I am currently trying to apply the summarise function in order to isolate the relevant observations from a large data set. A simple reproducible example is given here:
df <- data.frame(c(1,1,1,2,2,2,3,3,3), as.logical(c(TRUE,FALSE,TRUE,TRUE,TRUE,TRUE,FALSE,TRUE,FALSE)),
as.numeric(c(0,5,0,0,0,0,7,0,7)))
colnames(df) <- c("ID", "Status", "Price")
ID Status Price
1 1 TRUE 0
2 1 FALSE 5
3 1 TRUE 0
4 2 TRUE 0
5 2 TRUE 0
6 2 TRUE 0
7 3 FALSE 7
8 3 TRUE 0
9 3 FALSE 7
I would like to sort the table by observation and get the status TRUE only if all three observations are TRUE (figured out) and then want to get the price corresponding to the status (i.e. 5 for observation 1 as FALSE, 0 for observation 2 as TRUE and 7 for observation 3 as FALSE).

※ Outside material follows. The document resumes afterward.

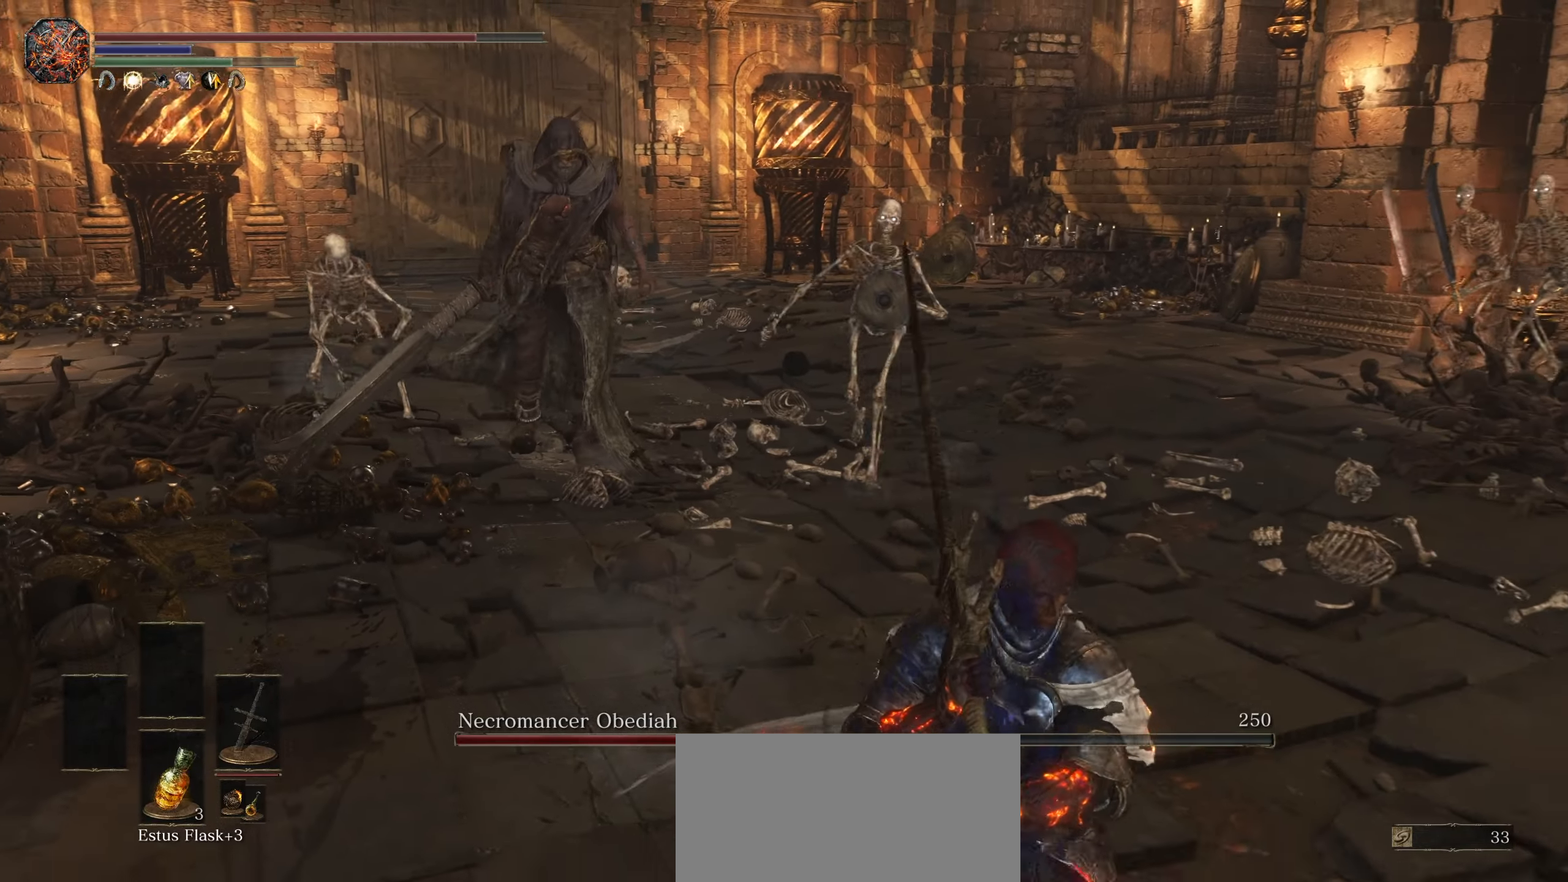
{"dt_ms": 1000, "buttons": [], "left_stick": "up", "right_stick": "center"}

From Summarize with conditions in dplyr I have figured out that I can - just as usually - specify the conditions in square brackets. My code so far thus looks like this:
library(dplyr)
result <- df %>%
group_by(ID) %>%
summarize(Status = all(Status), Test = ifelse(all(Status) == TRUE,
first(Price[Status == TRUE]), first(Price[Status == FALSE])))
# This is what I get:
# A tibble: 3 x 3
ID Status Test
<dbl> <lgl> <dbl>
1 1. FALSE 0.
2 2. TRUE 0.
3 3. FALSE 7.
But as you can see, for ID = 1 it gives an incorrect price. I have been trying this forever, so I would appreciate any hint as to where I have been going wrong.